Росляков бросил взгляд на часы и встал.

— Я прошу меня извинить — у меня сейчас совещание начинается, — полковник смущенно развел руками, — продолжайте без меня…

В комнате было тихо. Негромко шуршал на столе вентилятор, разгоняя табачный дым. Прохоров курил взволнованно. Рука с папиросой подрагивала, отчего дым завивался мелкими колечками.
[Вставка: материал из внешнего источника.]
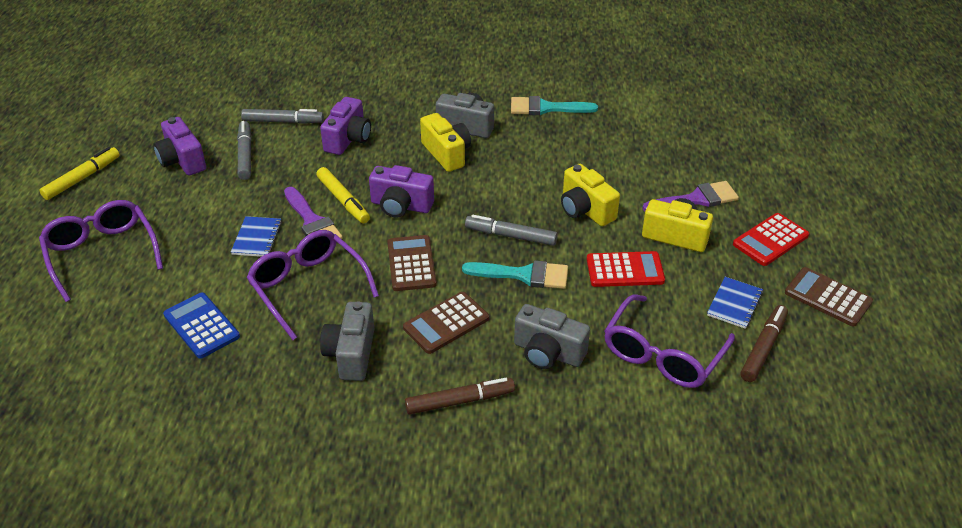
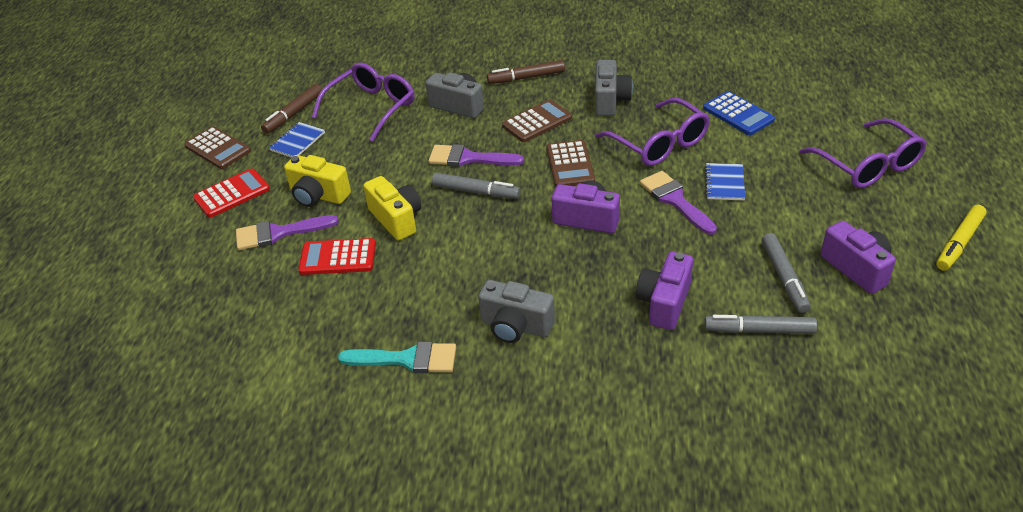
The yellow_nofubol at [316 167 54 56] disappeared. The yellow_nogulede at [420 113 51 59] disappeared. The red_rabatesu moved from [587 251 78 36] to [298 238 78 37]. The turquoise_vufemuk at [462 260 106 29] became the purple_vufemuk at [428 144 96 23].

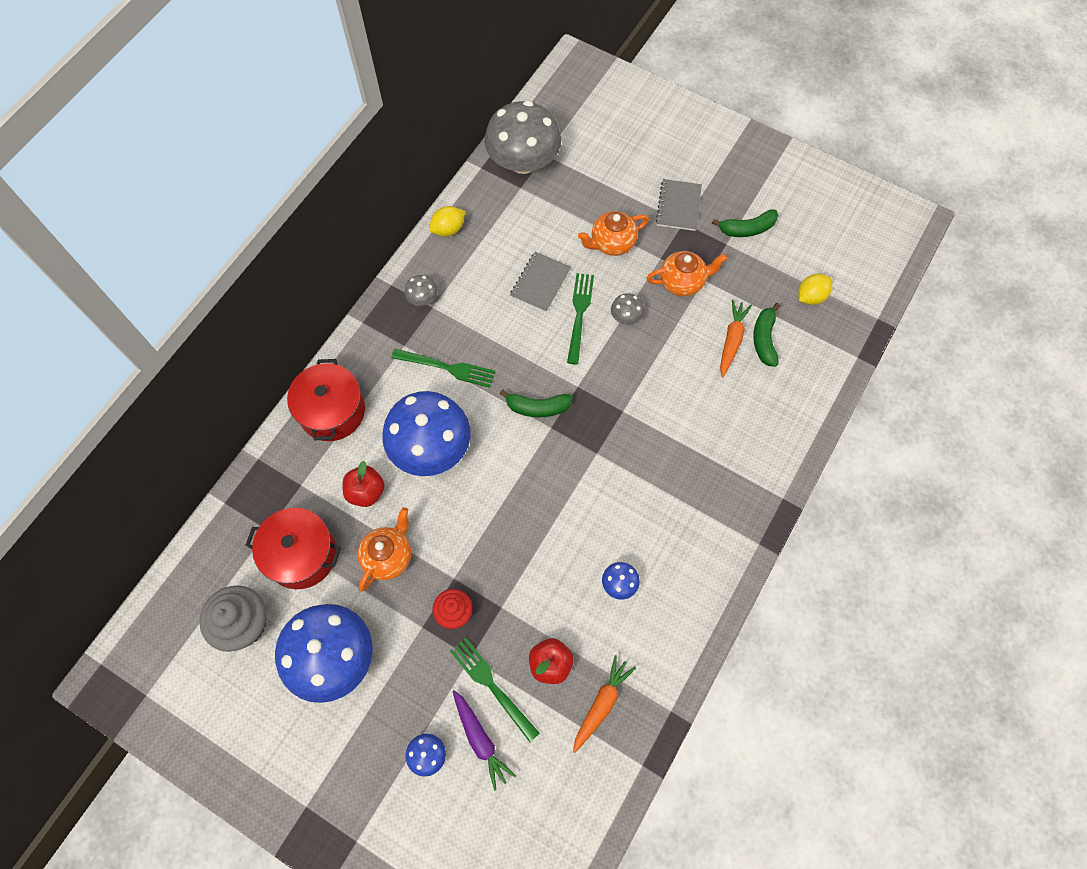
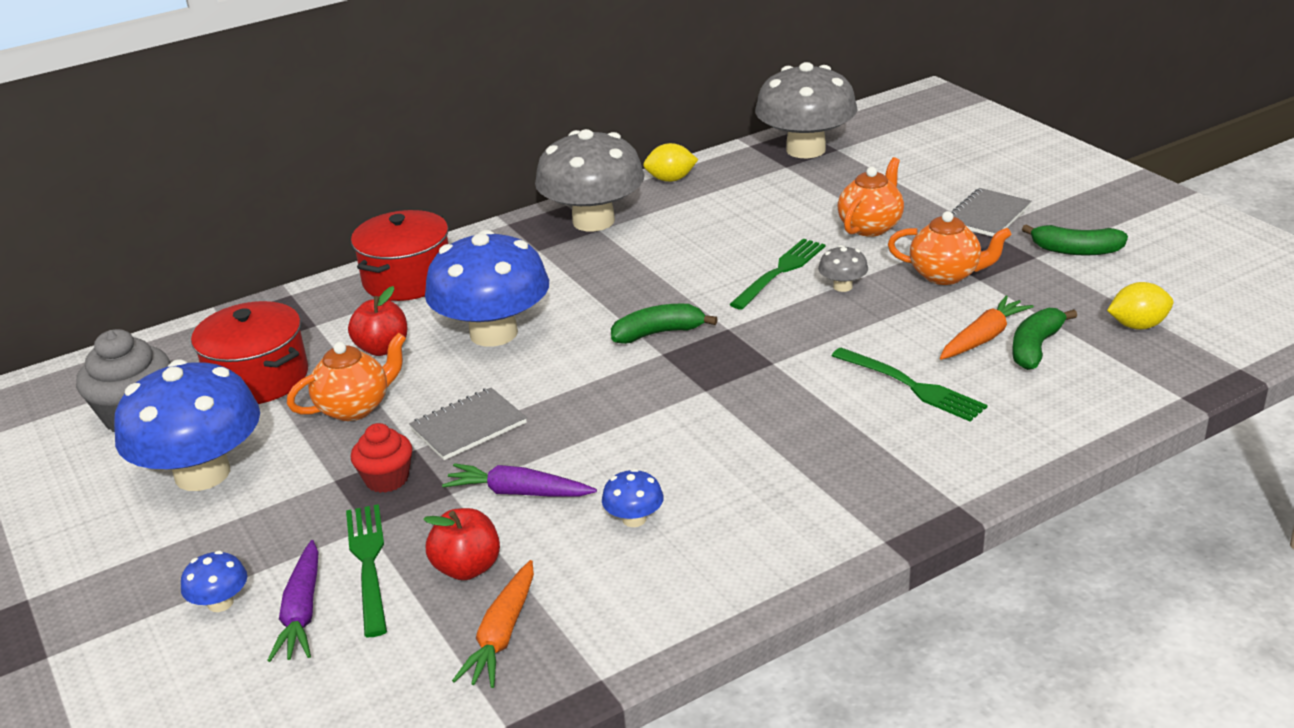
The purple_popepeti at [442 463 155 34] appeared. The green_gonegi moved from [391 349 104 39] to [831 348 156 74]. The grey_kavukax moved from [510 252 61 60] to [409 387 118 73]. The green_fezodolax at [499 389 74 29] turned 135 degrees clockwise. The orange_popepeti at [573 655 63 98] turned 135 degrees clockwise. The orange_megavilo at [578 211 71 45] turned 120 degrees clockwise. The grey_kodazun at [404 275 34 31] changed to 2.43 times the size.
— Пепел, Виктор Матвеевич.

— А? Что?

— Пепел упадет.

Прохоров решительно потушил папиросу о край пепельницы и, повернувшись к Андрею, сказал:

— Андрей… Ты не возражаешь, если я тебя буду так называть? — И увидев кивок головы, продолжил: — Понимаешь, Андрей, с Василием Дороховым меня связывает долгая дружба…

Многое передумал Виктор Матвеевич Прохоров, прежде чем решился на этот шаг. Противоречивые чувства обуревали его, заставляли снова и снова вспоминать свою жизнь, жизнь друзей: Василия Дорохова и Тимофея Смолягина, Марии и Варвары и многих других… Почему-то теперь Прохоров оценивал свои поступки иначе, чем раньше. То, что после войны, когда он, боевой, заслуженный солдат, вернулся с фронта в родные края, казалось мелким и незначительным, теперь обрело весомость.